— Par Michèle Bigot —
Texte français de Myriam Tanant et Jean-Claude Penchenat
Clément Hervieu-Léger s’empare d’un texte de Goldoni traduit et adapté pour donner sur la scène des Bouffes du Nord une réjouissante soirée de fin de carnaval. Avec un intérêt quasi documentaire pour ce texte de l’auteur vénitien qui marie la comédie italienne pleine d’alacrité, joyeuse et spirituelle à une réflexion quasi sociologique sur le devenir de la bourgeoisie vénitienne. Pour le spectateur français, il y a là quelque chose de surprenant, voire de sensiblement exotique : toute une société d’artisans fortunés, travaillant aux œuvres d’art qui ont fait la gloire de la sérénissime, occupés de dessins, de soieries, de tissage, de tapisserie, dans un raffinement qui n’a d’égal que leur joie de vivre. Ils ont le sens de l’honneur, le respect de la parole et du travail bien fait, de la réputation et de l’argent. Mais en arrière-fond se dessine toute une réflexion sur l’exil. Faut-il partir, exporter son savoir-faire, changer de perspective ou faut-il demeurer ? On sent là un écho des préoccupations de Goldoni lui-même, tenté de partir en France, tenté de réformer le théâtre italien à la lumière de la comédie française, plus grave, plus psychologique. En 1762 en effet, Goldoni aspire à dégager la comédie italienne du canevas de la Commedia dell’arte, pour donner au texte toute l’importance qu’il mérite. Sous l’influence de Molière et de Marivaux, il prétend enrichir la comédie italienne d’une dimension sociale, voire d’une réflexion morale.

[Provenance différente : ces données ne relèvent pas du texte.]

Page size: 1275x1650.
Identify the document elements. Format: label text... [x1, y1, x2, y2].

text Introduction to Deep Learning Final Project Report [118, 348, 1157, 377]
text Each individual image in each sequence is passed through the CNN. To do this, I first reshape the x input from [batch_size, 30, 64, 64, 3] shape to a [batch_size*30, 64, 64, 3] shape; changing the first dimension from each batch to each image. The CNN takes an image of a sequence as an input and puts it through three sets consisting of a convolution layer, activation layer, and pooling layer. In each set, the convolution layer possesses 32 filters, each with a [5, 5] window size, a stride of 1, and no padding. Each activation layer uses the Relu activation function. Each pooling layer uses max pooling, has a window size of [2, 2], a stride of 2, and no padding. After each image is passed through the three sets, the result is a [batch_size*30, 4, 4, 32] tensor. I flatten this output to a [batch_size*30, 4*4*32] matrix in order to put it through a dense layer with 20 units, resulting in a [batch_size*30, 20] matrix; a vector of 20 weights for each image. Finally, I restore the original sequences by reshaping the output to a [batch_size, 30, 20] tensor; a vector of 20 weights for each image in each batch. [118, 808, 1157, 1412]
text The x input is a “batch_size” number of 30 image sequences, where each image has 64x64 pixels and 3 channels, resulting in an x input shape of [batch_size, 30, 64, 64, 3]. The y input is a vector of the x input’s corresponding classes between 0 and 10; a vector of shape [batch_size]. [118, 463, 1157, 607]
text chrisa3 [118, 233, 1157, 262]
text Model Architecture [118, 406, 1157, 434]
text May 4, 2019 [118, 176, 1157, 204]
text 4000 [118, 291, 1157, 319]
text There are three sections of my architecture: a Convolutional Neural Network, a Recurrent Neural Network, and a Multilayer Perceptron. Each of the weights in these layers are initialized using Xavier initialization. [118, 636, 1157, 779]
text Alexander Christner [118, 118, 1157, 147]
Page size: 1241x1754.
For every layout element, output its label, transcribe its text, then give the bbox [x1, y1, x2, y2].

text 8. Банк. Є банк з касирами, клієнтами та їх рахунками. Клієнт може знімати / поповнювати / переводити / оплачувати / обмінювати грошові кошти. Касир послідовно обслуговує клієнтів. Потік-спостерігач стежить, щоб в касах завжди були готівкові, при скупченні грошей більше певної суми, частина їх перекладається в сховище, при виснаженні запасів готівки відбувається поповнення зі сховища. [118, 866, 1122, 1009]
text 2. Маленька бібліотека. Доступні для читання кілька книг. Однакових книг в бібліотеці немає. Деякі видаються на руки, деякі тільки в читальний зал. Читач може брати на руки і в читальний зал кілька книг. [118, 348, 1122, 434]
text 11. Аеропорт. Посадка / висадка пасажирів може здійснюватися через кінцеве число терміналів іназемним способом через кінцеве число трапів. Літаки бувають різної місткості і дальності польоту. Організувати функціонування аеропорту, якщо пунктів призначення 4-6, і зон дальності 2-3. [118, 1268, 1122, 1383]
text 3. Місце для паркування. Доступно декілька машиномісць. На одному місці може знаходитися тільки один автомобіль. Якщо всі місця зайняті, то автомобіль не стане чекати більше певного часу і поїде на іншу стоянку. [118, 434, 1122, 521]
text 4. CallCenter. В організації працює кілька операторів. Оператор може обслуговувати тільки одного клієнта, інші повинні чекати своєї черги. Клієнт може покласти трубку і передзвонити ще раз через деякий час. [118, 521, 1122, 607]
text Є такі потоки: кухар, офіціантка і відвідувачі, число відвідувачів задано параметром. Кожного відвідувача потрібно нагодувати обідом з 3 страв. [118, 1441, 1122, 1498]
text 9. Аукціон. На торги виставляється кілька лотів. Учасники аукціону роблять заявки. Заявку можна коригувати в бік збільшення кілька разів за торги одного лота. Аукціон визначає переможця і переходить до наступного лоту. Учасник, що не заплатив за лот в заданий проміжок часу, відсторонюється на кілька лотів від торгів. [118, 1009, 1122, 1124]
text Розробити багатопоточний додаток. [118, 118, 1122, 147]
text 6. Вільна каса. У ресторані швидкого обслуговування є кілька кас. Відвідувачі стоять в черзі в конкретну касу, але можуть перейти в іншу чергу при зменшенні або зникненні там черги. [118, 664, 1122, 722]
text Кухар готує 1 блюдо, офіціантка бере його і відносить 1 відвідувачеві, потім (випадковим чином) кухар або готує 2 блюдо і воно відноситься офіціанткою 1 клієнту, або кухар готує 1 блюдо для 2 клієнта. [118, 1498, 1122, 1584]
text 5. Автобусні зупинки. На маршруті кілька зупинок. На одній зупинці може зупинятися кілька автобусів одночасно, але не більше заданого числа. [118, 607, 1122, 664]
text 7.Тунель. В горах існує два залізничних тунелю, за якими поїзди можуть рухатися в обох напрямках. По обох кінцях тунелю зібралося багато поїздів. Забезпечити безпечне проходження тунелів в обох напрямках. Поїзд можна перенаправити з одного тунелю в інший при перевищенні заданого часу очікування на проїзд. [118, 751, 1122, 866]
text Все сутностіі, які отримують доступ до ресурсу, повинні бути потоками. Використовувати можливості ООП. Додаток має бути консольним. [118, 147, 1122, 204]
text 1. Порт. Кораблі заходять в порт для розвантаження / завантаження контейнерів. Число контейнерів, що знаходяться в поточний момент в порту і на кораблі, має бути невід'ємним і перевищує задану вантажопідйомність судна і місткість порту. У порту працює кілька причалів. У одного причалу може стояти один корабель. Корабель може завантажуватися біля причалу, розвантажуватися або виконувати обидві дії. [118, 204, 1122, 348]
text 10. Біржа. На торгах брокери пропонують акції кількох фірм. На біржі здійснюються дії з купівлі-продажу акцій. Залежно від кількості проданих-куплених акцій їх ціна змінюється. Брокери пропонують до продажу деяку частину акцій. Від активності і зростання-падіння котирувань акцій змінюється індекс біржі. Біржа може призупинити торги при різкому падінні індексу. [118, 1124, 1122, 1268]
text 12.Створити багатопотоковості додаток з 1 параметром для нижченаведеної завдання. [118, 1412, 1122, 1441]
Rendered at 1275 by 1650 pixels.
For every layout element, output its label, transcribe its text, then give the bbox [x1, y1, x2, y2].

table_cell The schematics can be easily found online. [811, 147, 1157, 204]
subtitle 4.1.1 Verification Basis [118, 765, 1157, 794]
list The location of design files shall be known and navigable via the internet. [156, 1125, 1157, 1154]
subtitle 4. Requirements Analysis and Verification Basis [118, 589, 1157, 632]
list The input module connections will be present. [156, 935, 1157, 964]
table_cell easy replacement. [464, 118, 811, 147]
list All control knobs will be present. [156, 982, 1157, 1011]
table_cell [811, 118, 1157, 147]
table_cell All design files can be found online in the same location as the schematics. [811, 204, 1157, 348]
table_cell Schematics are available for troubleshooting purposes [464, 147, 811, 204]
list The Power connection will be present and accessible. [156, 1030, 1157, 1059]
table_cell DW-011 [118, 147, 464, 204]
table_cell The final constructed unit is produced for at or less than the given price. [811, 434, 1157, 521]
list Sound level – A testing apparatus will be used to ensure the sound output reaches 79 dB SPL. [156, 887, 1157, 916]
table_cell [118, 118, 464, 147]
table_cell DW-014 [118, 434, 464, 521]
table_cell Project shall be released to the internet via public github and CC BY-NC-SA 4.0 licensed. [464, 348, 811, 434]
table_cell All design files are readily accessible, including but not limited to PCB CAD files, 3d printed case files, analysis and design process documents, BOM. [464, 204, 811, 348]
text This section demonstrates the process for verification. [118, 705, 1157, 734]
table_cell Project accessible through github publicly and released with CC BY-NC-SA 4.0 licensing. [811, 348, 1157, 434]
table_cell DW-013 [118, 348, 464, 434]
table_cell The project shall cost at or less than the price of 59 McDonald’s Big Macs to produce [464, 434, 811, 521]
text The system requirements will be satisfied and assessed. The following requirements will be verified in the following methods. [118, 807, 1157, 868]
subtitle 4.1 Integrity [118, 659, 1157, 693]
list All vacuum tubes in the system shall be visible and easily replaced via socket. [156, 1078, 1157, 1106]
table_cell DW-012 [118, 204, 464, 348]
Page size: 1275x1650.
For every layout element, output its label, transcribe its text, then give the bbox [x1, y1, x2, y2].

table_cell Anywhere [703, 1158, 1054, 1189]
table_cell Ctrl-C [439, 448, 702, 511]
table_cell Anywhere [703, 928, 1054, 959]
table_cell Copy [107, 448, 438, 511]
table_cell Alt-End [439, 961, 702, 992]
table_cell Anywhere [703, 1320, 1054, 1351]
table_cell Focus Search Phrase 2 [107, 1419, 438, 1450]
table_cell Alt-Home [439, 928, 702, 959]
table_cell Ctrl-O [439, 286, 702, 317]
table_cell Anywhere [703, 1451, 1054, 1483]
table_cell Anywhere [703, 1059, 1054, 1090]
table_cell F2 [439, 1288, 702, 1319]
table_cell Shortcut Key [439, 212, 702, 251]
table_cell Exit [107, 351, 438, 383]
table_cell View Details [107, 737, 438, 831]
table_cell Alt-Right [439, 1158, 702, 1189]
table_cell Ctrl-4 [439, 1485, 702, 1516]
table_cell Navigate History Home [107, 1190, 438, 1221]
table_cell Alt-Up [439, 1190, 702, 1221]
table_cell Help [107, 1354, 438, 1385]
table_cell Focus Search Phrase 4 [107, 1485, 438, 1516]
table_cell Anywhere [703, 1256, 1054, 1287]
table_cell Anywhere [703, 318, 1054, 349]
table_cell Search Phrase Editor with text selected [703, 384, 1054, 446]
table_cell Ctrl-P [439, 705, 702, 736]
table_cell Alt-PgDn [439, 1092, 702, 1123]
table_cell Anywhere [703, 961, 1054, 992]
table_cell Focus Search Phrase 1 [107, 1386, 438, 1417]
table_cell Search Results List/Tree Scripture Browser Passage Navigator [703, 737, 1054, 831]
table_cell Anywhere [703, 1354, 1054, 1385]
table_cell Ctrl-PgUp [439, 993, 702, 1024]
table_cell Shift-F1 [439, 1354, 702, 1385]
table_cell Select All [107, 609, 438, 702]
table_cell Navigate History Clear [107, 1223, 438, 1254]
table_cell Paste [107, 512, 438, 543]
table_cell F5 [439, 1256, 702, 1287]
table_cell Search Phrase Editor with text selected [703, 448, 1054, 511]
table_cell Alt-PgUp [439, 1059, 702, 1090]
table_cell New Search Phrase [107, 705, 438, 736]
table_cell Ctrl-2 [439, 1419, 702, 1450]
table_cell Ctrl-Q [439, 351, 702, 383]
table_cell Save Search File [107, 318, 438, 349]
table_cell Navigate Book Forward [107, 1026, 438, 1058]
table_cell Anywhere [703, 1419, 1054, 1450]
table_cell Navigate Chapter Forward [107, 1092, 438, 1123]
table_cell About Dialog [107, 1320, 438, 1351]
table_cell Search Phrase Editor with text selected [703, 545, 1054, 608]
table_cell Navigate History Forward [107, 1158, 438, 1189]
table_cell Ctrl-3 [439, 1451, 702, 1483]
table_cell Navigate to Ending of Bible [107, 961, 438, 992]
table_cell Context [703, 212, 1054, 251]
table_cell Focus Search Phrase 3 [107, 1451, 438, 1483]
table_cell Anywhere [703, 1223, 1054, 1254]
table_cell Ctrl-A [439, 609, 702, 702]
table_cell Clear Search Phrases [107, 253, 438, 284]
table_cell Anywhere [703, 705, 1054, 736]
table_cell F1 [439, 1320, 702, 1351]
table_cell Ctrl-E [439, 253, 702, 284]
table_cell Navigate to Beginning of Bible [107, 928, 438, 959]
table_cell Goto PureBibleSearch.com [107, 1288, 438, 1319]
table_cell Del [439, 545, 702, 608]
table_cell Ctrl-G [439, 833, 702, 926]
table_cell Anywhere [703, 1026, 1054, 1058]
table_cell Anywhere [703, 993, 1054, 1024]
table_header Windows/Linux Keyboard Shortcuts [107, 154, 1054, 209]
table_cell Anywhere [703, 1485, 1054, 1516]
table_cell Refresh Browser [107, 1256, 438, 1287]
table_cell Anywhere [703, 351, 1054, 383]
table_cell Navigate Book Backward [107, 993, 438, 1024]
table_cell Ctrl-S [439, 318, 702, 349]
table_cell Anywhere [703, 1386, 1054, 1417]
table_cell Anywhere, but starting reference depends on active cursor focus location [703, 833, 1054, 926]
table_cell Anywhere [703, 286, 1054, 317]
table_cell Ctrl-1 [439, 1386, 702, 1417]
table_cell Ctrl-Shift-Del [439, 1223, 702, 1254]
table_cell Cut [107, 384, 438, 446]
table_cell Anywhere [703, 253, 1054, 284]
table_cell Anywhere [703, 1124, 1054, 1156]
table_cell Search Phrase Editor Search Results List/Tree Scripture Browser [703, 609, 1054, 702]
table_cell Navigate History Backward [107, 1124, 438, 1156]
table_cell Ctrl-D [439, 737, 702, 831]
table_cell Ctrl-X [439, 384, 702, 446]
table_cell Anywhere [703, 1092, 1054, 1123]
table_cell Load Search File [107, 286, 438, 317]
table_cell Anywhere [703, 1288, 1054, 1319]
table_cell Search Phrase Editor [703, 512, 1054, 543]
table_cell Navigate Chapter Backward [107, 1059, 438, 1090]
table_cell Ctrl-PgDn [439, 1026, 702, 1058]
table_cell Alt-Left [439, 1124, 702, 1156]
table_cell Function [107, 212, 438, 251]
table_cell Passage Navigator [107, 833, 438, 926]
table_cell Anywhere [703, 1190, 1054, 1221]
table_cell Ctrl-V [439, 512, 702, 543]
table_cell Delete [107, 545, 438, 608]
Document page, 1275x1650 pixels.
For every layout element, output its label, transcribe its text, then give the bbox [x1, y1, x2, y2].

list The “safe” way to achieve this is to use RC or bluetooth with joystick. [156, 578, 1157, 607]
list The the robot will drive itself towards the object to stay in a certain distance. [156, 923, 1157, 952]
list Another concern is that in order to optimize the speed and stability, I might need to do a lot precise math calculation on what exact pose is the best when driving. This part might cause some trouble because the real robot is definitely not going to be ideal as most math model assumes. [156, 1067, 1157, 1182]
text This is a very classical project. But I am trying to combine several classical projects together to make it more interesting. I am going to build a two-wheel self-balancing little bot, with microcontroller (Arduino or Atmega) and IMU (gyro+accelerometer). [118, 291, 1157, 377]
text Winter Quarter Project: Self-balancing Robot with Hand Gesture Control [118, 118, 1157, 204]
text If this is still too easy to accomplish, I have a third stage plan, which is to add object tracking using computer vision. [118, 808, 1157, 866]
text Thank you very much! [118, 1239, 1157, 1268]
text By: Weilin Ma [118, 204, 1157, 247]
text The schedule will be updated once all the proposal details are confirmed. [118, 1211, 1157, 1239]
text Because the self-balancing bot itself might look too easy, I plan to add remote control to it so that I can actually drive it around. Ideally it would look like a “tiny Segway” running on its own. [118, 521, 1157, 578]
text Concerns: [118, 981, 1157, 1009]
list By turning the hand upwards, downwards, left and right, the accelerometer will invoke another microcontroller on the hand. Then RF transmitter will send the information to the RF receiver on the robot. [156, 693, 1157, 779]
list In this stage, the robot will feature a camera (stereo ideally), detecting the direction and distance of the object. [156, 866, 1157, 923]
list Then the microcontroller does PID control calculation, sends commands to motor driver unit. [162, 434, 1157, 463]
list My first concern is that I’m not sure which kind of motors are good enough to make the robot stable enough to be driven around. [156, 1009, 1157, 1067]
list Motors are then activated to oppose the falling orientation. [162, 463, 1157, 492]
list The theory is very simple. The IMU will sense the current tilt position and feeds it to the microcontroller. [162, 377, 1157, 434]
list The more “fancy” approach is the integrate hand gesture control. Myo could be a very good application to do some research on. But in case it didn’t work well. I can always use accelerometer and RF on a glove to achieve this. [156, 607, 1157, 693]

C’est ainsi qu’on aboutit à ce texte original, encore tout empreint de la légèreté du carnaval, mais teinté d’accents plus graves, évoquant Tchékhov. La société vénitienne qu’il réunit chez Zamaria, le tisserand, est un bel échantillon de cette bourgeoisie issue de l’artisanat d’art, riche et raffinée, aimant les belles choses et soucieuse de plaire. Une diversité de caractères achève ce tableau social, les différents types humains s’y rencontrent et prêtent à rire, l’exubérant y côtoie la timide, les couples se déchirent et s’adorent, tous sont désireux de se marier. Le mariage est présenté ici comme le dernier mot de la réussite sociale, un remède à l’ennui et à la solitude, quand il n’est pas un piège névrotique.
Clément Hervieu-Léger et son admirable troupe restituent avec bonheur cette ambiance festive de carnaval : on y danse, on y joue aux cartes, on y chante admirablement ; c’est une fête de jeux, de costumes, de couleurs, de lumières et de musique. Une soirée entre amis, où on goûte le plaisir de la compagnie et la douceur de cette vie à Venise, non sans ouvrir sur des questions plus graves comme la nature de l’amour et la tentation de l’exil.